Passage:
What did global trade openness look like way back when?

What did global trade openness look like way back when?

Richard Baldwin, @IMD, 23 August 2024, Factful Friday.

Introduction.

The ratio of exports to GDP is a classic measure of trade openness. While it has many limitations (as I point out in a recent Linkedin post), it is the best we can do for years before 1960 or so. So, what does the openness ratio look like when you go way back—as far back as possible?

This week’s Factful Friday presents the longest data that I have found on the openness ratio.

It also throws out an open question to real economic historians:

  • Is the Fouquin-Hugot data in the chart below the longest series we have for trade to GDP?

Trade openness since 1827.

The longest series I could find for the global openness ratio comes from Fouquin and Hugot (2016), which goes back to 1827. This is shown below.

While a crude measure of global economic integration, it is excellent for the role of organizing discussions about the waxing and waning of globalization over the long term. Here’s mine.

Phases in globalization.

Globalization is driven by arbitrage. When relative prices differ across locations, somebody can make money arbitraging that different. The result is trade. After all, trade happens when something is made in one country and bought in another. Given the delays, cost, and risks involved in hauling goods over long distances, we can conclude that someone is making money from the hauling. The only way to make money in this situation is to buy low and sell high and that, my dear readers, is the definition of arbitrage.

Up until the Information and Communication Technology (ICT) revolution of the late 1980s and early 1990s, arbitrage happened mostly in goods. In my 2006 paper, “Globalization: The Great Unbundling(s)”, this is referred to as globalization’s 1st unbundling, i.e. the geographic unbundling of production and consumption, and the rise of trade that this unbundling makes necessary. This is shown in the chart below.

This ‘unbundling’ approach to the drivers of globalization points to a simple periodization of the trade to GDP number. The first was mostly about goods crossing borders. This was from 1820-1990 and driven by improvements in transportation technology and spreading industrialization in the pre-WWII period. These drivers were joined by global trade liberalization in the post-war period. The second unbundling was also about firm-specific manufacturing knowhow crossing borders—that’s why it had such a radically different impact on the global economy. In my view, the fact that the arbitrage involved G7 manufacturing firms leveraging their knowledge with low cost labor is why the Great Divergence switched to the Great Convergence.

In my 2016 book, The Great Convergence, I break the first unbundling (1820-1990) into the three acts of a classic Greek tragedy. Here is the section from Baldwin (2016):

“One of the greatest dramas in human history happened [from 1820-1990]. Since civilization first saw daybreak, the consumption/production clusters in Asia presided over world affairs in every sense of the word. … By the end of Phase Three [1820-1990], all this had changed.

… The world-changing spectacle can be described as a three-act play: the ‘Setup’ in Act I, the ‘Confrontation’ in Act II, and the ‘Resolution’ in Act III.

  • The ‘Set-up’ in Act I introduces the viewing public to the ‘hero’ (falling trade costs) and the other main characters (trade, industrialization, urbanization and growth).

Act I lasted from 1820 to 1913.

  • The ‘confrontation’, which comes in Act II as the classic rules of drama tell us it should, sees the hero faced with daunting setbacks that leaves theatregoers wondering whether globalization is doomed.

Information shown:
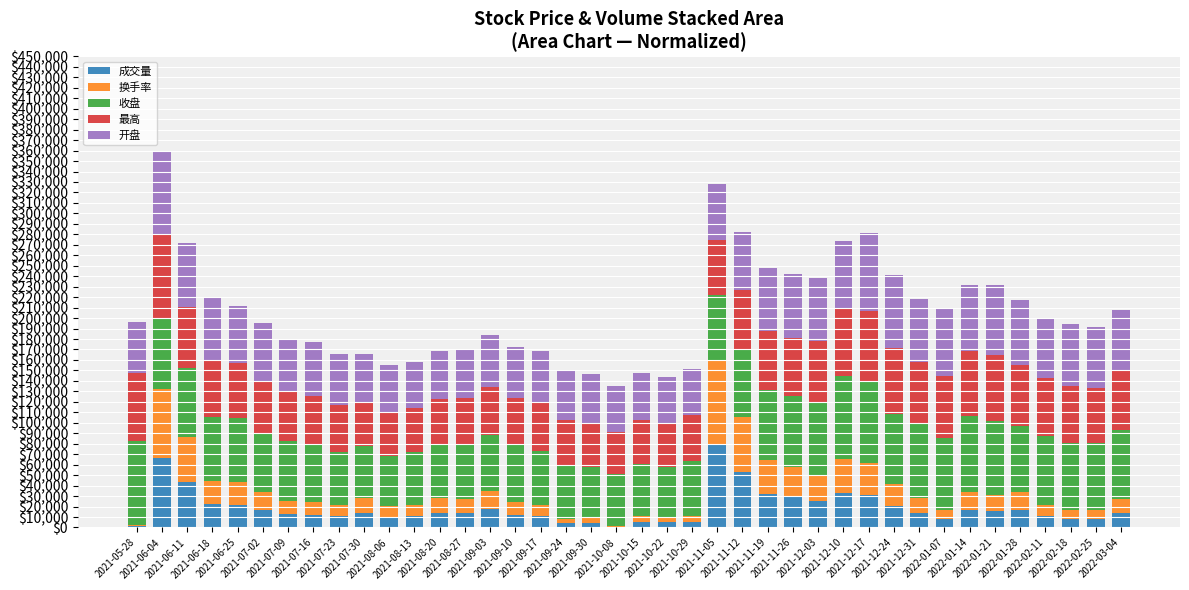

What is the maximum value for 成交量?

80000.0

To-do item: Copy out the trade openness text starting at "Trade openness since" and ending at "Phases in globalization.", swapping "crude" for "rough".

Answer box:
Trade openness since 1827.

The longest series I could find for the global openness ratio comes from Fouquin and Hugot (2016), which goes back to 1827. This is shown below.

While a rough measure of global economic integration, it is excellent for the role of organizing discussions about the waxing and waning of globalization over the long term. Here’s mine.

Phases in globalization.